This is a reprint of an article and podcast originally published in Business Reporter. March 13, 2023.
By necessity, policymakers in Washington, D.C., have spent much of the past two years focused on resolving short-term crises. The unprecedented scale of the economic impact of COVID-19 has prompted the government to quickly enact stimulus programs and loan facilities to mitigate the financial impact of the pandemic, especially for the small business community, a sector of the U.S. economy that employs more Americans than any other. This is why such a narrow lens was needed.
Now that the worst of the pandemic is behind us, Washington can start thinking long-term about how to significantly and efficiently improve access to affordable credit for small businesses. The first step in the right direction is implementing open banking.
At the height of the pandemic, millions of small business owners, especially in rural and minority communities, had to rely on emergency loan programs. These programs certainly had their problems, but they demonstrated how important open banking is to the U.S. economy.

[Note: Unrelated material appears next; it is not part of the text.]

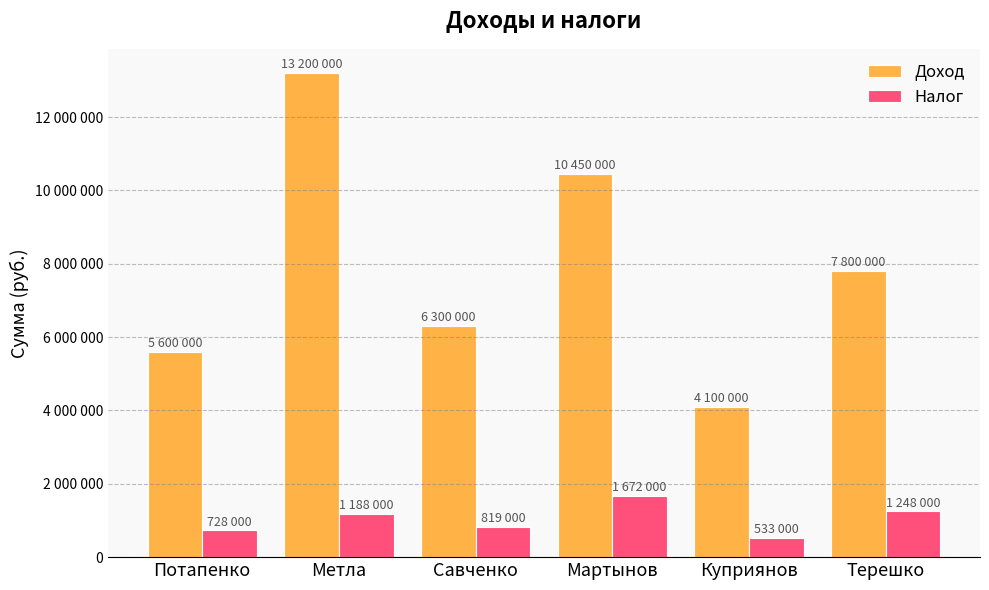

At which category does the chart reach its minimum across all series?

Куприянов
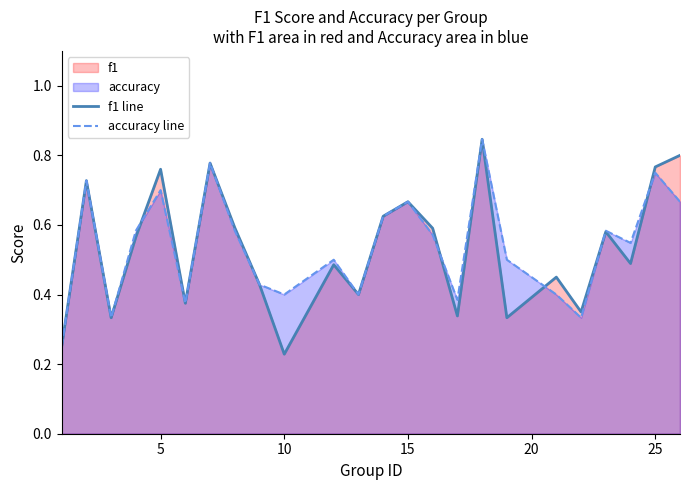

Count the accuracy line values in the range 0 to 1.

24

The most notable example is the Paycheck Protection Program (PPP). Deployed across the lending infrastructure of thousands of banks and private and private lenders in collaboration with the U.S. Treasury, IRS, and Small Business Administration (SBA), the PPP experiment successfully combines the best capabilities of the private and public sectors and creates a digital, customer-powerful underwriting environment. Consider how the federal government can leverage its PPP experience and begin the transition to an open banking system that gives small business owners full control over their financial data held in a variety of places, including their banks, the IRS, and credit card companies. – To get cheap credit.
One of the biggest challenges to scaling and automating affordable small business acquisitions today is the difficulty of collecting standardized financial information from loan applicants that can feed into credit decision models. Unfortunately, there is currently no quick or secure way for lenders to universally verify the information provided by small business credit applicants.

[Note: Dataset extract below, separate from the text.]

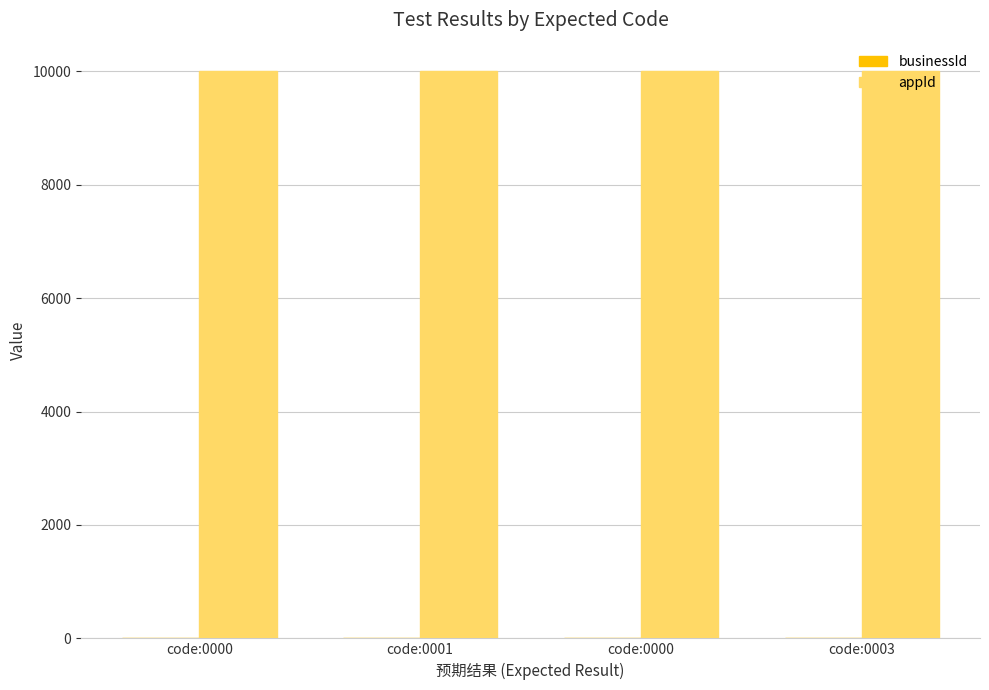

How many series are shown in this chart?

2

Although the IRS has important data that can help resolve this issue, small business loan applicants often have to submit paper copies of tax-related documents to their lenders and then wait several days for the lenders to receive confirmation from the IRS. A time-consuming and labor-intensive process – if the documents are verified at all. This problem would be addressed by allowing small business lenders, with the consent of small business loan applicants, to easily access taxpayer data in machine-readable formats stored in sources controlled by the federal government.

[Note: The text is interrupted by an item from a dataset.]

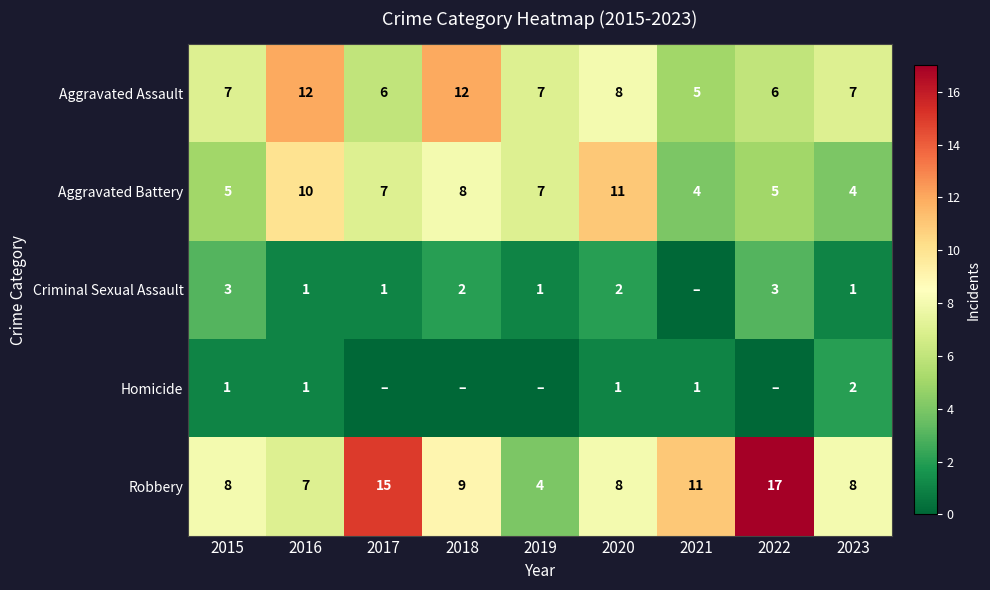

What is the difference between the second highest and minimum values in the Robbery series?

11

Fortunately, the CFPB has issued rules to implement Section 1033 of the Dodd-Frank Act, which gives consumers and small businesses the right to access their financial data electronically and share this information with third-party financial providers. I’m making an offer. their choice. By breaking down the barriers that currently prevent small businesses from sharing financial data believed to increase their chances of loan approval, the CFPB could unleash a wave of cheap credit availability on the market, especially as federal economic support dwindles.